A freshwater reservoir, called Osman Sagar, Himayath Sagar, on the river Musi at Gandipet, is the prime drinking water source for the capital city of Hyderabad/Secunderabad.

== Demographics ==

According to the 2011 census, Ranga Reddy District has a population of 2,446,265, of which 1,254,184 were males and 1,192,081 were females. The Sex Ratio (Females per 1000 Males) was 950. The rural population in the district was 1,026,113 (41.95%) while the urban population was 1420152 (58.05%). The literacy rate was calculated to be 71.95%, higher than the state's literacy rate of 66.54%. 300,511 (12.28%) were under 6 years of age. Scheduled Castes and Scheduled Tribes made up 337,023 (13.78%) and 138,710 (5.67%) of the population respectively.

At the time of the 2011 census, 77.47% of the population spoke Telugu, 11.86% Urdu, 4.76% Lambadi and 2.72% Hindi as their first language.

== Economy ==
- Medium-scale industries and Cement Corporation Of India (CCI)'s cement factories are established at Tandur.
- Another major company is Hyderabad Chemicals and Fertilizers, established at Moula-Ali in 1942.

In 2006 the Indian government named Ranga Reddy one of the country's 250 most backward districts (out of a total of 640). It is one of the 33 districts in Telangana currently receiving funds from the Backward Regions Grant Fund Programme (BRGF).

As of 2025, Ranga Reddy district has the highest per-capita GDP in India.

== Administrative divisions ==
The district will have five revenue divisions: Chevella, Ibrahimpatnam, Rajendranagar, Kandukur and Shadnagar. They are sub-divided into 27 mandals. Amoy Kumar IAS is the present collector of the district.

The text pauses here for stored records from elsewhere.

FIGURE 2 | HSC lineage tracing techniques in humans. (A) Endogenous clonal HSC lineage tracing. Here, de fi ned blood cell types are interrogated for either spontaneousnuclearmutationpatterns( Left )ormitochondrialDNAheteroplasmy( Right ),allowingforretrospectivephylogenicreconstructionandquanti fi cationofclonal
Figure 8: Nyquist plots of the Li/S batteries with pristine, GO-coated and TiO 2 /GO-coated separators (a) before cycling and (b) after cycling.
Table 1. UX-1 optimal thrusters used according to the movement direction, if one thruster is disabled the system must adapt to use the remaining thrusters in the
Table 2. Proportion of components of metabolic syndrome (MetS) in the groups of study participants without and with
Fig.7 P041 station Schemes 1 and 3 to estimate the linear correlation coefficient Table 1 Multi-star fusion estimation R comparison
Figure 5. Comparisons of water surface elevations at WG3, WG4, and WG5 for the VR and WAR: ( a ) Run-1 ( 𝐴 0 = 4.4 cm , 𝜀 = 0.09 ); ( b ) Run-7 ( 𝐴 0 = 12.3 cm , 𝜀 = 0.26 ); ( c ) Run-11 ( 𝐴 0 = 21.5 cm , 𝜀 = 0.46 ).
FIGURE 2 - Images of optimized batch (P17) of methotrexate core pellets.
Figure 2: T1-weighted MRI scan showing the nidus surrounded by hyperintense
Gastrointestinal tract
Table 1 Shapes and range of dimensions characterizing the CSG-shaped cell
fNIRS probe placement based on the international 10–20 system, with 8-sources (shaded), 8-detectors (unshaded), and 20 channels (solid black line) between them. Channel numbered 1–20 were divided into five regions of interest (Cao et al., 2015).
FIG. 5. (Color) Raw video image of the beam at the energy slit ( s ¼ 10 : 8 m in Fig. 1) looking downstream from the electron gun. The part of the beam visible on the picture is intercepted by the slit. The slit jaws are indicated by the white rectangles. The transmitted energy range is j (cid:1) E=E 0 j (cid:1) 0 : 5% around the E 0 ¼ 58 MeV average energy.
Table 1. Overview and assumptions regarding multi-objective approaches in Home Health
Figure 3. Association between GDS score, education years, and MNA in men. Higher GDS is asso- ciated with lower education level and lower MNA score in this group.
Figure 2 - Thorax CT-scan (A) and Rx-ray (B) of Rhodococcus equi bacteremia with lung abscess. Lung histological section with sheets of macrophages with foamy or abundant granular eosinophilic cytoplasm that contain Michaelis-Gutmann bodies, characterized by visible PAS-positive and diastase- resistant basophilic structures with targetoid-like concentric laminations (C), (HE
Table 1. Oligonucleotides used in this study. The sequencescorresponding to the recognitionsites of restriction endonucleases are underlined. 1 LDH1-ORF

=== Municipalities/municipal corporations ===
There are 14 Municipalities and 3 municipal corporations in Ranga Reddy district. They are Adibatla, Amangal, Badangpet, Bandlaguda Jagir, Chevella, Ibrahimpatnam, Jalpally, Manikonda, Meerpet, Moinabad, Narsingi, Pedda Amberpet, Shadnagar, Shamshabad, Shankarpally, Thukkuguda, Thurkayamjal.

=== Mandals ===

The table below categorizes mandals into their respective revenue divisions in the district:

| # | Chevella revenue division | Ibrahimpatnam revenue division | Kandukur revenue division | Rajendranagar revenue division | Shadnagar revenue division |
|---|---|---|---|---|---|
| 1 | Chevella | Abdullapuramet | Amangal | Gandipet | Chowderguda |
| 2 | Moinabad | Hayathnagar | Balapur | Rajendranagar | Farooqnagar |
| 3 | Shahbad | Ibrahimpatnam | Kandukur | Serilingampally | Keshampeta |
| 4 | Shankarpalle | Madgul | Kadthal | Shamshabad | Kondurg |
| 5 |  | Manchal | Maheswaram |  | Kothur |
| 6 |  | Yacharam | Talakondapalle |  | Nandigama |
| 7 |  | Irwin | Saroornagar |  |  |

=== Villages ===

- Bacharam
- Bakaram Jagir
- Bandamadharam
- Barkathpally
- Chakrampally
- Eliminedu
- Gaddamallaiahguda
- Girmapur
- Hajipalle
- Injapur
- Kammeta
- Koheda
- Kawadipally
- Korremula
- Medipally Nakkartha
- Nagaram, Shamshabad mandal
- Nagireddiguda
- Ponnal
- Sreerangavaram

=== Assembly constituencies ===
There are eight assembly constituencies in Ranga Reddy district. They are Chevella, Rajendranagar, L. B. Nagar, Shadnagar, Kalwakurthy, Serlingampally, Ibrahimpatnam and Maheshwaram.